As aulas começaram há um ano. Juliana, que é estudante de Direito, ainda não tem uma banda para chamar de sua. Por enquanto, canta em roda de amigos músicos e nos eventos que a escola organiza. Mas para o futuro, quer estar no meio musical:
- Todo mundo que está nisso quer fazer sucesso com a banda, estar na mídia. Se eu puder viver da música, vai ser demais. Mas também sou apaixonada por gastronomia. Se eu pudesse ter um Mississippi da vida, um lugar que eu pudesse tocar como negócio e também fazer música, seria o ideal.
Influência do Texas
A porta de entrada para o blues na vida de Andrigo Rech foi o guitarrista texano Stevie Ray Vaughan. Mas o caxiense de 21 anos tem nos músicos brasileiros, e principalmente alguns bem próximos, como os caxienses Cristian Rigon e Rodrigo Campagnollo e o gaitista portoalegrense Ale Ravanello, algumas das principais referências no gênero que o atraiu mais especificamente em 2012.
Naquele ano, circulava pela Estação Férrea enquanto rolava mais uma edição do festival, e, embora não tivesse ingresso, conseguiu ouvir alguns shows do lado de fora. Foi o suficiente para que, a partir do ano seguinte, garantisse os passaportes para não perder mais uma noite. Foi também em 2013 que começou a fazer aulas de guitarra. Até ali, praticava buscando informações na internet e em revistas como a Guitar Player.
Hoje, no porão da casa dos pais, local que escolheu para erguer uma espécie de santuário particular, Andrigo convive em meio a dezenas de CDs, DVDs, livros, revistas e métodos de guitarra que traduzem o ritmo e os diferentes estilos, como o texas blues e o jump, seus preferidos:
- O blues tem essa semelhança com o rock, o fato de ter gêneros e sub-gêneros, diferentes vertentes. Gosto de estudar tanto pra tocar quanto pra conhecer essas diferenças - conta.
Buscando recordar uma razão que o tenha feito preferir o blues, Andrigo não é romântico e nem filosofal. Para ele, é bom porque soa bem aos ouvidos.
_ No meu caso, o que me atraiu foi a sonoridade mesmo.
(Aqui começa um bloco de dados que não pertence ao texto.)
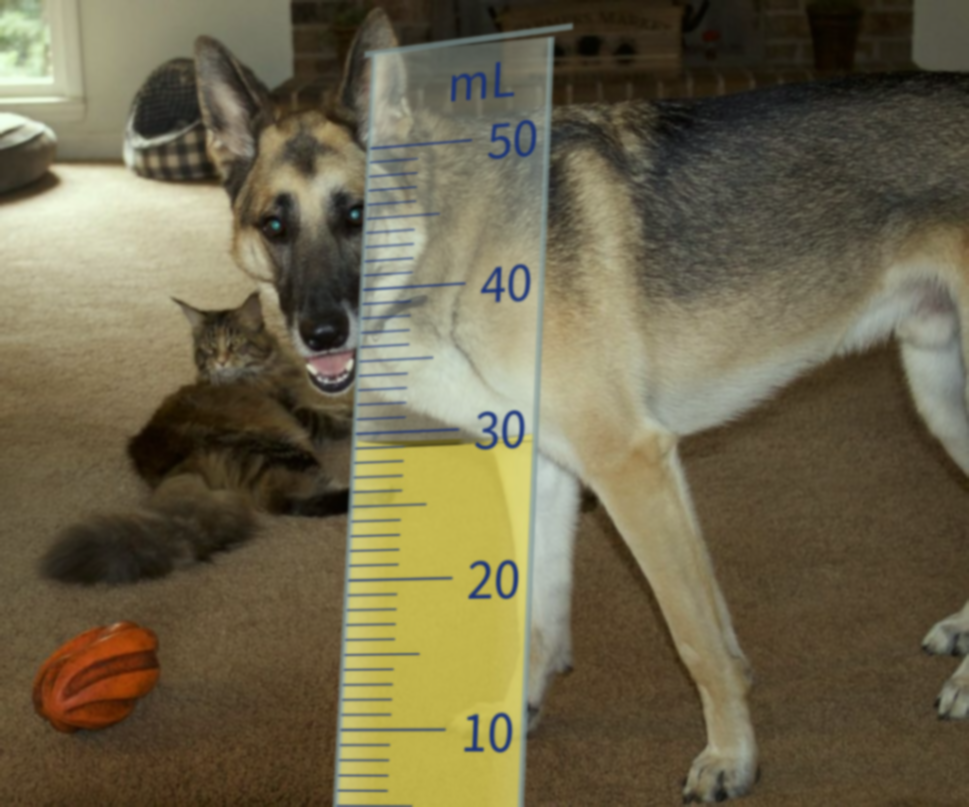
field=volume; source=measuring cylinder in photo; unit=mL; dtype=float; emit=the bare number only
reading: 29
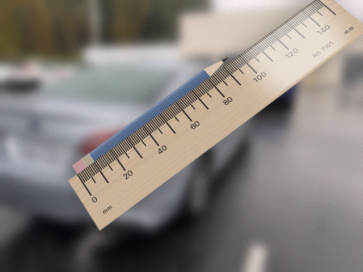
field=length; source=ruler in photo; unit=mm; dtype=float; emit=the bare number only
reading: 95
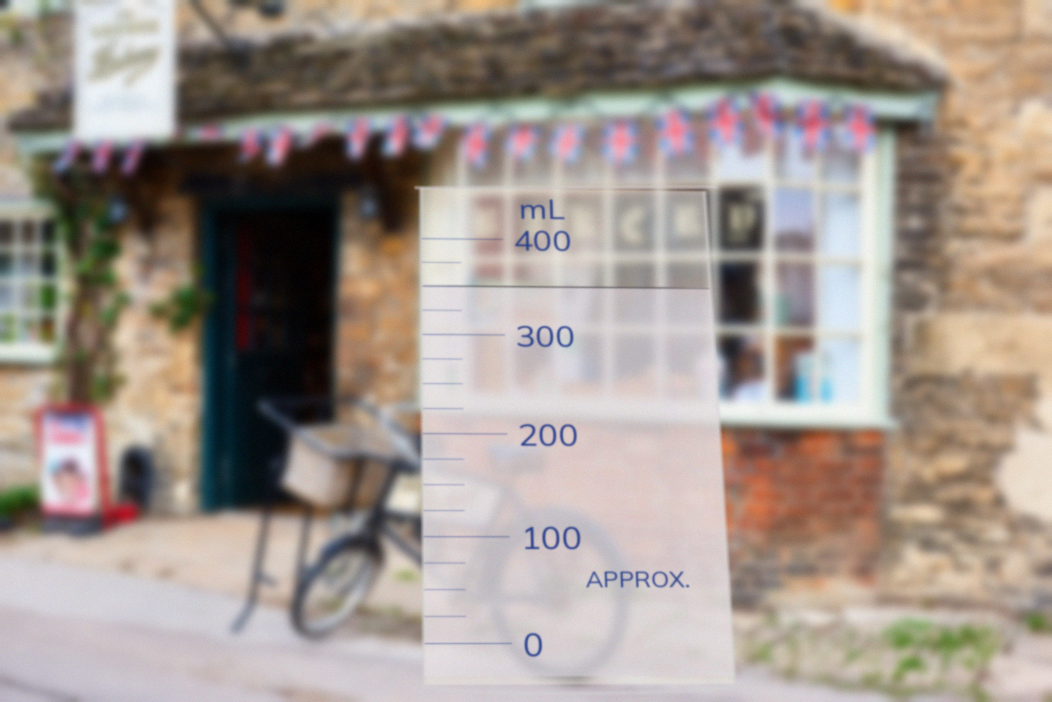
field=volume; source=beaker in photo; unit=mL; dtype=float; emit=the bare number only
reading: 350
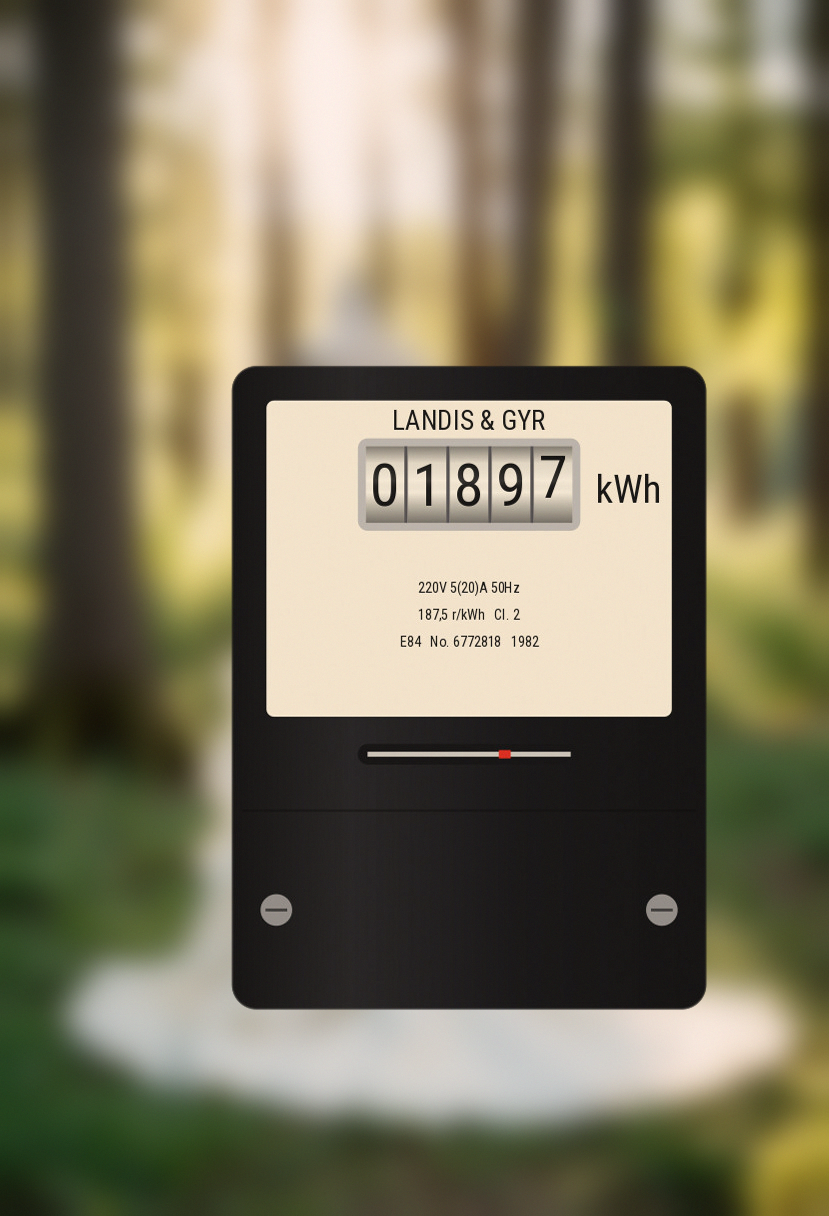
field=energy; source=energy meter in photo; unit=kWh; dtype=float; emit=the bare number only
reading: 1897
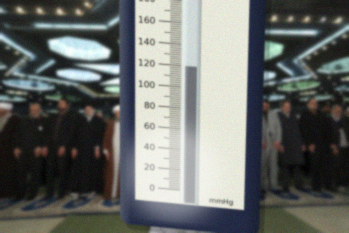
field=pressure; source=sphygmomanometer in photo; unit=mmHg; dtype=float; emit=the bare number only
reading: 120
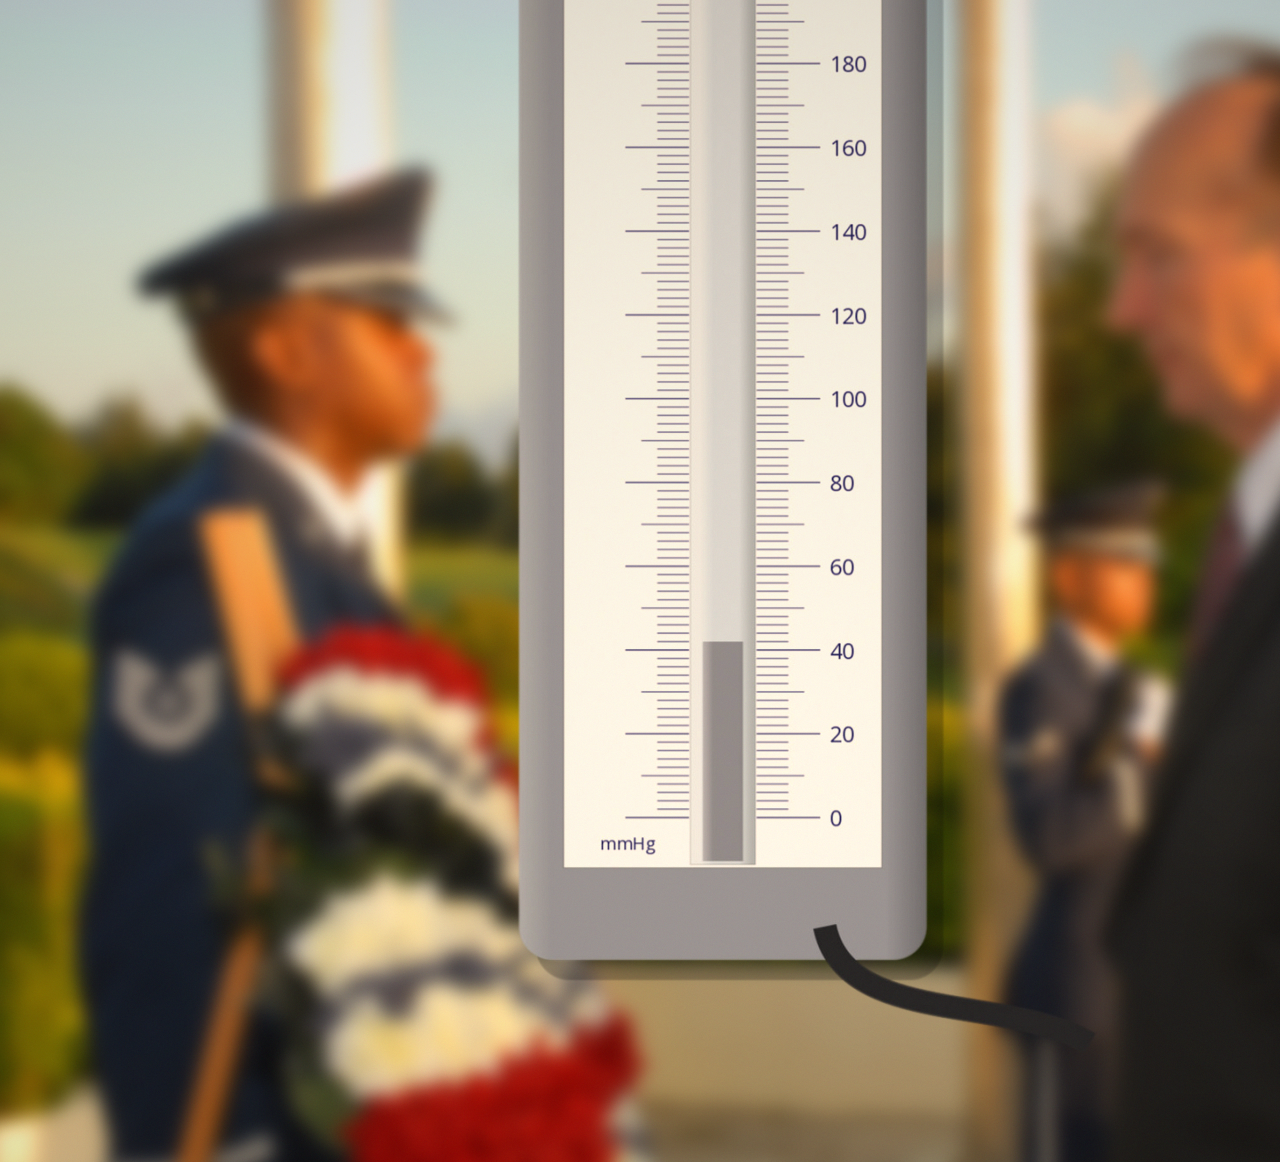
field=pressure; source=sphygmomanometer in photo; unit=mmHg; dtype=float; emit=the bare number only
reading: 42
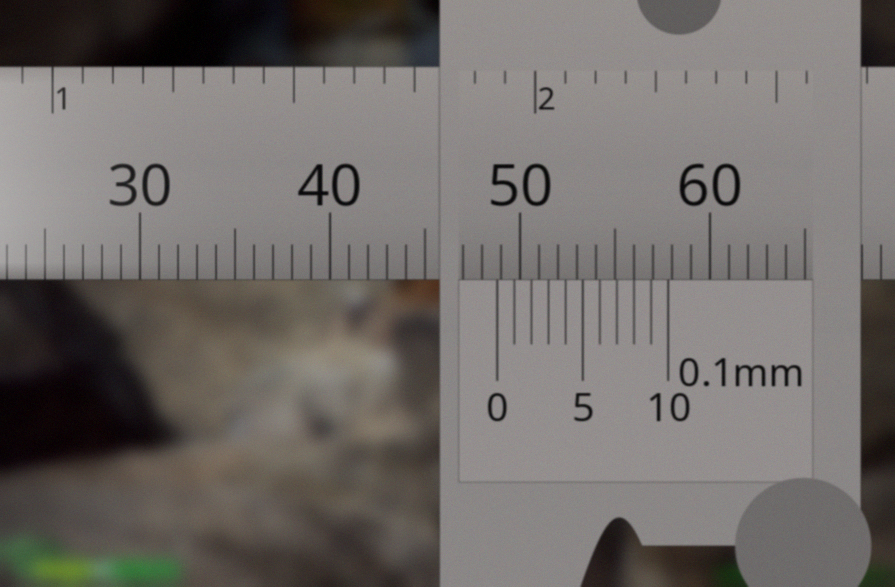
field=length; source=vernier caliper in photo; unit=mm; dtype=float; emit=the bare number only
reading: 48.8
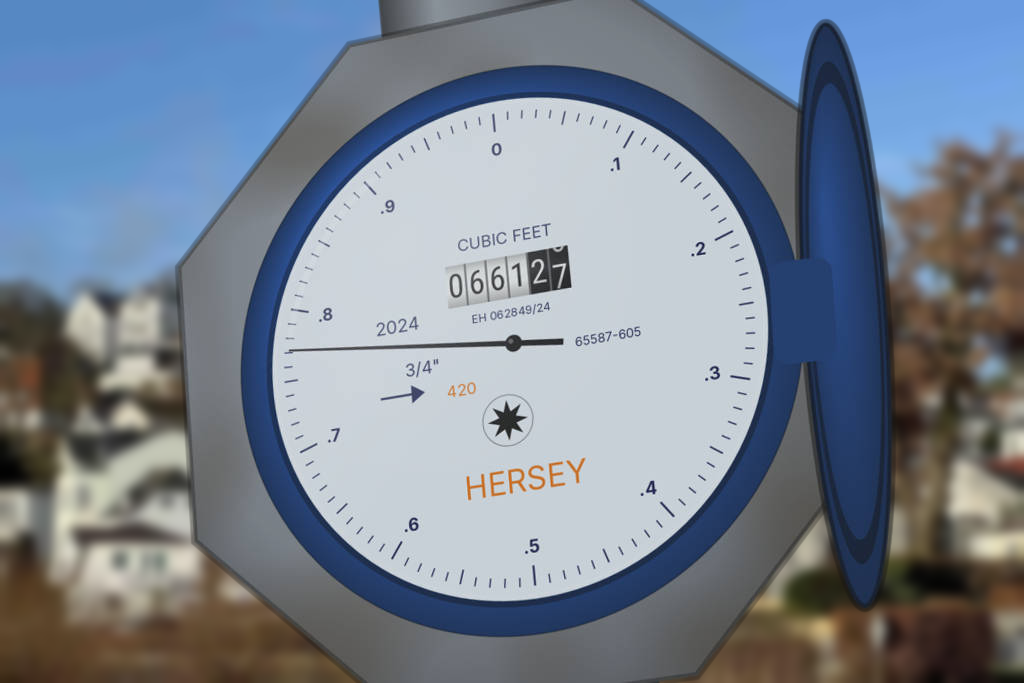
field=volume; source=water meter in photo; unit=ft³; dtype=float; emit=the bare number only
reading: 66126.77
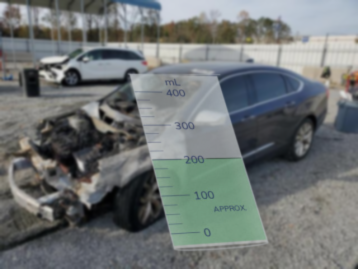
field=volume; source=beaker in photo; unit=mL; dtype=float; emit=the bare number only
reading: 200
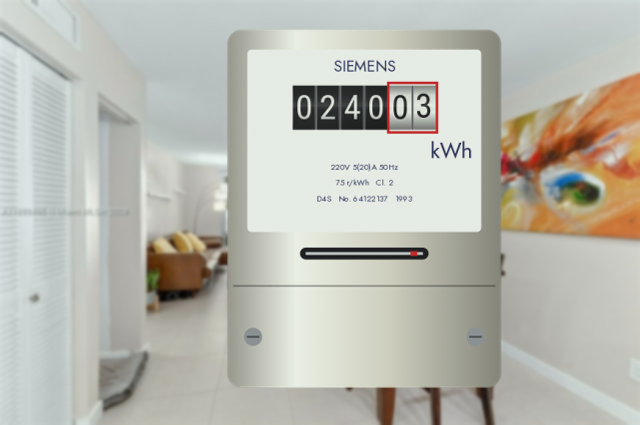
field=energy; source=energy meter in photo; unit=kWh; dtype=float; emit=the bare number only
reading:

Principalmente dos guitarristas, mas também da harmônica, outro instrumento muito ligado ao blues _ diz.
Enquanto não tem a sua própria banda, Andrigo, que também é técnico em eletrônica, produz vídeos para a internet. Posta em um canal no YouTube e divulga em grupos no Facebook.
Gaita: uma relação de intimidade
Matheus Soares tem 20 anos e pode contar que assistiu a todas as oito edições do Mississippi Delta Blues Festival. Na primeira, em 2008, era uma criança ajudando o gaitista Ricardo Biga a coordenar os workshops do evento. Poucos meses antes, havia procurado o professor para aprender harmônica, instrumento que ainda bem novo tinha ganho como brinquedo. E foi naquele primeiro festival que assistiu pela primeira vez Jefferson Gonçalves, um dos principais harmonicistas do Brasil e que se tornou um ídolo a ser reencontrado na atual edição.
- Sempre fui fascinado pelo ritmo do blues, e o som da gaita era o que mais chamava a atenção. O Jefferson mesmo, faz aquele som imitando o trem, maravilhoso. E me atrai esse fato de ser um instrumento tão prático, que tu pode levar no bolso e fazer um som a qualquer hora e onde estiver _ comenta.
Matheus estuda marketing na UCS, além de trabalhar com vendas e como modelo fotográfico. Não tem conseguido dedicar à gaita o tempo que gostaria, mas a paixão permanece a mesma de quando reunia os amigos com frequência para fazer um som, ensaiado ou de improviso. A última tentativa de formar uma banda foi no ano passado, mas o parceiro de som foi para a Austrália e o projeto esfriou. Mas Matheus segue à disposição no mercado do blues:
- Ainda tenho vontade de ter banda. A hora que aparecer uma precisando de um gaitista, é só me chamar.